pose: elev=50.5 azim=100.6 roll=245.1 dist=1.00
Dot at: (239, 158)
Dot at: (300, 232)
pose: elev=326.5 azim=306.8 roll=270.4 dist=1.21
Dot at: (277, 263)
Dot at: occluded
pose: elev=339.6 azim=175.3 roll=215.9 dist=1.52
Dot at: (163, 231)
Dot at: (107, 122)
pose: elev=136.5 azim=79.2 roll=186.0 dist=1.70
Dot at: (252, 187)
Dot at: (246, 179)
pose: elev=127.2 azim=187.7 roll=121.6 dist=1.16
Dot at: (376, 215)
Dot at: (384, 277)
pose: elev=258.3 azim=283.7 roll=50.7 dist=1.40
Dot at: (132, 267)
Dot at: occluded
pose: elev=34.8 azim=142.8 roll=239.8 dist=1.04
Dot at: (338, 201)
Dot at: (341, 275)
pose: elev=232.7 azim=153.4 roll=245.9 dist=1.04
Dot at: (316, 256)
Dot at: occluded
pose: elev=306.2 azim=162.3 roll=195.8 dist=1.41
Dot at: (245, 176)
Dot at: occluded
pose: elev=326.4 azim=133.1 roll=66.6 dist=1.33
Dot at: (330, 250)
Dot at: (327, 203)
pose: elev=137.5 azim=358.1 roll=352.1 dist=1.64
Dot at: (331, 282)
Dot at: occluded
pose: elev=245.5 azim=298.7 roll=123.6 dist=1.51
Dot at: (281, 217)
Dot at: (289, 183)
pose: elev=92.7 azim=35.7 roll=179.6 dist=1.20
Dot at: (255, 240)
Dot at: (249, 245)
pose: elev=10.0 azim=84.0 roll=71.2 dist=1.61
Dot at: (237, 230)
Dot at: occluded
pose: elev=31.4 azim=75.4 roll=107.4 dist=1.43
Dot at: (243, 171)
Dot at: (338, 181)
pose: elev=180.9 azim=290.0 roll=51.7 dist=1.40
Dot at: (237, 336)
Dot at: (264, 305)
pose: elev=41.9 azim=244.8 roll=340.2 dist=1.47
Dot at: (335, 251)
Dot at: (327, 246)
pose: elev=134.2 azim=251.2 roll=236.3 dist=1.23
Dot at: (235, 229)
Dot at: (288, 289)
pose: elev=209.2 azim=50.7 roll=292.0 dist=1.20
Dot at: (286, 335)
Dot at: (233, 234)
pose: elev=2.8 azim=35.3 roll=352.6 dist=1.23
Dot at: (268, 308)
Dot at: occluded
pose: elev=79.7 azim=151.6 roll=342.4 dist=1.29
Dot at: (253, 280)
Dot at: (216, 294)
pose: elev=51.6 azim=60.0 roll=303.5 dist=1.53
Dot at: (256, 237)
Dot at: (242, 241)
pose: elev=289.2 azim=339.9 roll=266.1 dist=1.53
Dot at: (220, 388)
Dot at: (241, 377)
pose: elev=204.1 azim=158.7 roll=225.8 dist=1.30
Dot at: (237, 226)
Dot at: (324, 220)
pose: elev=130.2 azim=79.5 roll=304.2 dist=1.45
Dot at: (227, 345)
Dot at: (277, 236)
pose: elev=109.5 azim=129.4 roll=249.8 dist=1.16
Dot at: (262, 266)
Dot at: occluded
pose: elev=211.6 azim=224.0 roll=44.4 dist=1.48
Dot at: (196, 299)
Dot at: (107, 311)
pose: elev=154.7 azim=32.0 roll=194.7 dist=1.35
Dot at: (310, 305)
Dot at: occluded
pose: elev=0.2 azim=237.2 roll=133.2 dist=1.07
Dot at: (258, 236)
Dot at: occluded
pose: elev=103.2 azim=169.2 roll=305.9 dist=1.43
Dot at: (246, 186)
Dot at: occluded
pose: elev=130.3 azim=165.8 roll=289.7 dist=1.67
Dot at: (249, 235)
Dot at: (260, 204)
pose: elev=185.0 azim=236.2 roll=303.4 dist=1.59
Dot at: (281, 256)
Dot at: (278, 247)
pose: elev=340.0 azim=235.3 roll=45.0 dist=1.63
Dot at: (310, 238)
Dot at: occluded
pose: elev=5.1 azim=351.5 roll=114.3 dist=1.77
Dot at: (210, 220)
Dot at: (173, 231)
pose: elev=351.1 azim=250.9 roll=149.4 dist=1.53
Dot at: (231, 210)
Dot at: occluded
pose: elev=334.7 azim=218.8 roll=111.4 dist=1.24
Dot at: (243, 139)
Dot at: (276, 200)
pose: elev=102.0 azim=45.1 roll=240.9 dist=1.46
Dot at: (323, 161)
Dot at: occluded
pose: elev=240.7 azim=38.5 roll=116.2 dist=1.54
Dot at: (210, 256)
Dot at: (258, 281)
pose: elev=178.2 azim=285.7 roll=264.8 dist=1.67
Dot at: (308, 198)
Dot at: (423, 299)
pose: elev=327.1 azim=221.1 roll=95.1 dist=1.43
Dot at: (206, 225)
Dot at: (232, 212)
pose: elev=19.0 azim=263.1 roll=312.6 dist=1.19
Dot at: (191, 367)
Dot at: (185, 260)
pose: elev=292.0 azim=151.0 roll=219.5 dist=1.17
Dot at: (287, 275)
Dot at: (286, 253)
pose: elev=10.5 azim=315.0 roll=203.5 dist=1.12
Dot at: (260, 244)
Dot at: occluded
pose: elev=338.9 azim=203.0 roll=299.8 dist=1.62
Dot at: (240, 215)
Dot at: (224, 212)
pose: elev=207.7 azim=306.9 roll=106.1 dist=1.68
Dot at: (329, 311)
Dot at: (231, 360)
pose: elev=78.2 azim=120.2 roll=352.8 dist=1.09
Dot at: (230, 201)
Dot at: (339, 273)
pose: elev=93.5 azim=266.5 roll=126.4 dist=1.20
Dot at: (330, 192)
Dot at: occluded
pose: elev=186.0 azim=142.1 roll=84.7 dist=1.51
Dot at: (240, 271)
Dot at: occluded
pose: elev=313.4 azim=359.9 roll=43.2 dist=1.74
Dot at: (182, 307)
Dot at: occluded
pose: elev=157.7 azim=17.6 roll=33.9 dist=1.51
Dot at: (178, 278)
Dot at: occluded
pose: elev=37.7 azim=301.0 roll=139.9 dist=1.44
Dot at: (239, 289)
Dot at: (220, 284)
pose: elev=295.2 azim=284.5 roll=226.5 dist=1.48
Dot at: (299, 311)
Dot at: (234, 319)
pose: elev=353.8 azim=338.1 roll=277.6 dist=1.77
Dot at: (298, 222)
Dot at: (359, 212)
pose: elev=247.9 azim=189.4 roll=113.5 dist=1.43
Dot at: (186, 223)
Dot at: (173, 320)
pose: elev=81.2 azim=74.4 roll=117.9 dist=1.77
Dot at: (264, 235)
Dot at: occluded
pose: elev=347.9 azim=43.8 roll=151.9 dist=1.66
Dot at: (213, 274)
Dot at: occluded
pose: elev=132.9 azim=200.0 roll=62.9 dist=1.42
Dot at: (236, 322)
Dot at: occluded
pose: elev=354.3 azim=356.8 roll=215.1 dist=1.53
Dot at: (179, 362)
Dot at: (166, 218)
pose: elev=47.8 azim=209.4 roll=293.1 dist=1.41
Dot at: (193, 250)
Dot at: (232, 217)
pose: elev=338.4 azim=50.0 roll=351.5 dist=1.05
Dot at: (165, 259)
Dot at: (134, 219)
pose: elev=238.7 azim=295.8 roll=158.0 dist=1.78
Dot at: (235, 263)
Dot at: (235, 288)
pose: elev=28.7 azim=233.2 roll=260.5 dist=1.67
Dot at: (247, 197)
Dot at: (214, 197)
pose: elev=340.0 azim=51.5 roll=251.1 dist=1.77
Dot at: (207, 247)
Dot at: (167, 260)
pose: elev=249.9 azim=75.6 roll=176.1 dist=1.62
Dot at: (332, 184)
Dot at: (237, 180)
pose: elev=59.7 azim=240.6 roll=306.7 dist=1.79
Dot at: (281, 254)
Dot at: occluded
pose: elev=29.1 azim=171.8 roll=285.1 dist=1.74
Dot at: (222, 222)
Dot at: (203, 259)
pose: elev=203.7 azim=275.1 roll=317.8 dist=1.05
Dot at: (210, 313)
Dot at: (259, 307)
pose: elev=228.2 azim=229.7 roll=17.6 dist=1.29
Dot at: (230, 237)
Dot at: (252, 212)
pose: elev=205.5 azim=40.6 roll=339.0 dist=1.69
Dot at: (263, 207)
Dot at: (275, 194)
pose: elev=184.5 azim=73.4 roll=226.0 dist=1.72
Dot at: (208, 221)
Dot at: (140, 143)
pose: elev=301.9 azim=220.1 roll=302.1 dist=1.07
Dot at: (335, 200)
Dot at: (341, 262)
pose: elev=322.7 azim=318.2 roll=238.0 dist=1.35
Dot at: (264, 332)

◆ ◆ ◆ ◆ ◆

_WHAT THE TASK REQUIRES:_ Convert the items above, starting at the line containing "pose: elev=185.0 azim=236.2" and ending at the line containing "Dot at: (224, 212)", into a Markdown table with the columns Row and Line. Number each line in order and leave out any blank lines.

_EXERCISE OUTPUT:_
| Row | Line |
|---|---|
| 1 | pose: elev=185.0 azim=236.2 roll=303.4 dist=1.59 |
| 2 | Dot at: (281, 256) |
| 3 | Dot at: (278, 247) |
| 4 | pose: elev=340.0 azim=235.3 roll=45.0 dist=1.63 |
| 5 | Dot at: (310, 238) |
| 6 | Dot at: occluded |
| 7 | pose: elev=5.1 azim=351.5 roll=114.3 dist=1.77 |
| 8 | Dot at: (210, 220) |
| 9 | Dot at: (173, 231) |
| 10 | pose: elev=351.1 azim=250.9 roll=149.4 dist=1.53 |
| 11 | Dot at: (231, 210) |
| 12 | Dot at: occluded |
| 13 | pose: elev=334.7 azim=218.8 roll=111.4 dist=1.24 |
| 14 | Dot at: (243, 139) |
| 15 | Dot at: (276, 200) |
| 16 | pose: elev=102.0 azim=45.1 roll=240.9 dist=1.46 |
| 17 | Dot at: (323, 161) |
| 18 | Dot at: occluded |
| 19 | pose: elev=240.7 azim=38.5 roll=116.2 dist=1.54 |
| 20 | Dot at: (210, 256) |
| 21 | Dot at: (258, 281) |
| 22 | pose: elev=178.2 azim=285.7 roll=264.8 dist=1.67 |
| 23 | Dot at: (308, 198) |
| 24 | Dot at: (423, 299) |
| 25 | pose: elev=327.1 azim=221.1 roll=95.1 dist=1.43 |
| 26 | Dot at: (206, 225) |
| 27 | Dot at: (232, 212) |
| 28 | pose: elev=19.0 azim=263.1 roll=312.6 dist=1.19 |
| 29 | Dot at: (191, 367) |
| 30 | Dot at: (185, 260) |
| 31 | pose: elev=292.0 azim=151.0 roll=219.5 dist=1.17 |
| 32 | Dot at: (287, 275) |
| 33 | Dot at: (286, 253) |
| 34 | pose: elev=10.5 azim=315.0 roll=203.5 dist=1.12 |
| 35 | Dot at: (260, 244) |
| 36 | Dot at: occluded |
| 37 | pose: elev=338.9 azim=203.0 roll=299.8 dist=1.62 |
| 38 | Dot at: (240, 215) |
| 39 | Dot at: (224, 212) |